##### KUTIPAN UNTUK DIBACA #####

Kerja keras pemerintah dan seluruh stakeholder selama dua tahun penanganan pandemi COVID-19 patut mendapat penghargaan.
Namun, kerja keras pemerintah bersama masyarakat dalam rangka memerangi pandemi ini belum usai. Meskipun saat ini kasus sudah melandai, namun dunia tengah bersiap menghadapi gelombang ke-3.
Oleh sebab itu, munculnya isu pergantian menteri dengan fitnah penanggung jawab penanganan pandemi harus di buang jauh-jauh.
“Apalagi saya lihat isu ini semata-mata diluncurkan hanya untuk menyalurkan hasrat politik terkait ilusi akan adanya reshuffle,” kata Sekjen Barikade 98 Arif Rahman kepada wartawan, Kamis (4/11/2021).
Arif menyayangkan isu-isu murahan ini digunakan untuk mendorong wacana pergantian kabinet tanpa mempertimbangkan dampak psikologis ke masyarakat. “Isu-isu yang digunakan pun sebenarnya lemah dan tidak punya fakta, namun karena disajikan dengan bahasa yang mencekam oleh media dan diamplifikasi oleh buzzer, maka seolah-olah yang diberitakan ini adalah sebuah fakta,” ujarnya.

#####

◆ PERMINTAAN TUGAS 1: Tulis ulang bagian kutipan tentang penanganan pandemi yang dimulai dari "Kerja keras pemerintah dan" dan berlanjut hingga "menghadapi gelombang ke-3.". Tukar "pemerintah" dengan "negara".
◆ PERMINTAAN TUGAS 2: Dalam kutipan tentang penanganan pandemi, apa jabatan Arif Rahman?

##### BAHAN YANG DISEDIAKAN #####

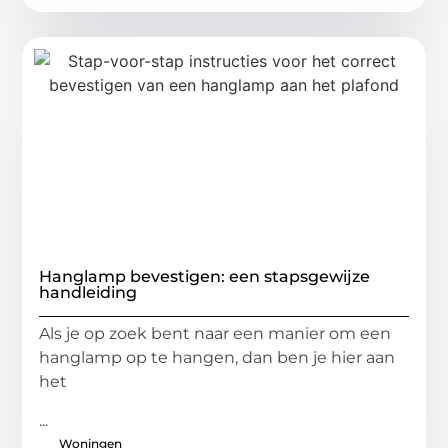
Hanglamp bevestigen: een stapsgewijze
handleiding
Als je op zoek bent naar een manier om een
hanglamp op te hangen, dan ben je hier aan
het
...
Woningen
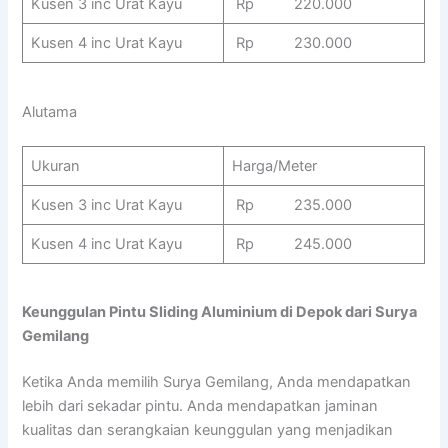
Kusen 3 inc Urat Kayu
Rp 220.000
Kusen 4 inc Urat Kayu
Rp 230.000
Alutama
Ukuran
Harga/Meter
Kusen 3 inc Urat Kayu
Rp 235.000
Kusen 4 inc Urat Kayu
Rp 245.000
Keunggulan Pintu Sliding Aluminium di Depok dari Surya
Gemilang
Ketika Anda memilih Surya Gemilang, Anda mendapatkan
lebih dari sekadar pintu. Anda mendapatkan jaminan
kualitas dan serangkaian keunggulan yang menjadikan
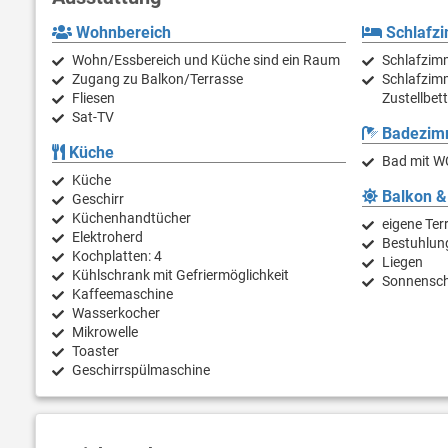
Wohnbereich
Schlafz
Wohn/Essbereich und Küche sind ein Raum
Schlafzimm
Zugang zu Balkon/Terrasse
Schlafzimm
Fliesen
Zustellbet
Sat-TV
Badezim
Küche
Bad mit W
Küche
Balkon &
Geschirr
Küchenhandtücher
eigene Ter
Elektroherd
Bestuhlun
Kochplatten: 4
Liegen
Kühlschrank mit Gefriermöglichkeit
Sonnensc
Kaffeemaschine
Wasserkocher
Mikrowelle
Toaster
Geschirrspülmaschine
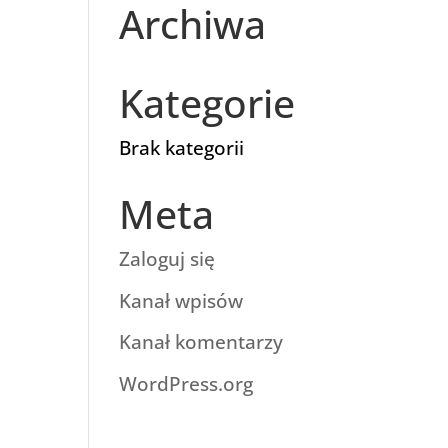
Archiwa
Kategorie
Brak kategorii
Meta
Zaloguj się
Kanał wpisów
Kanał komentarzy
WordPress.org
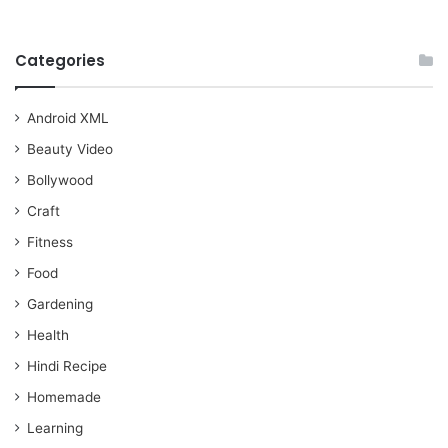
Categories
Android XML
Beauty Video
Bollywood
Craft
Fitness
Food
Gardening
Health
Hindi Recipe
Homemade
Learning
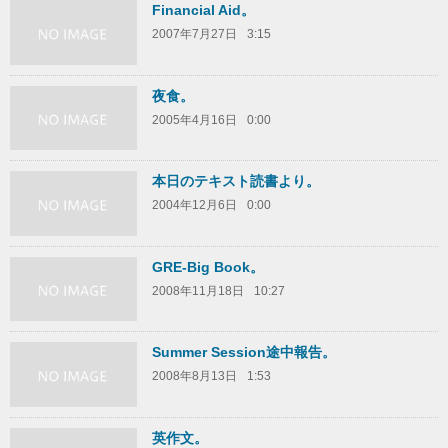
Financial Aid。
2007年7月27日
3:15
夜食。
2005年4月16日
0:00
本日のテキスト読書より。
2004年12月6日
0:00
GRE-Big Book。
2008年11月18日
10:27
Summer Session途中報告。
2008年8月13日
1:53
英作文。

#####

◆ JAWABAN TERTULIS 1:
Kerja keras negara dan seluruh stakeholder selama dua tahun penanganan pandemi COVID-19 patut mendapat penghargaan.
Namun, kerja keras negara bersama masyarakat dalam rangka memerangi pandemi ini belum usai. Meskipun saat ini kasus sudah melandai, namun dunia tengah bersiap menghadapi gelombang ke-3.

◆ JAWABAN TERTULIS 2: Sekjen Barikade 98.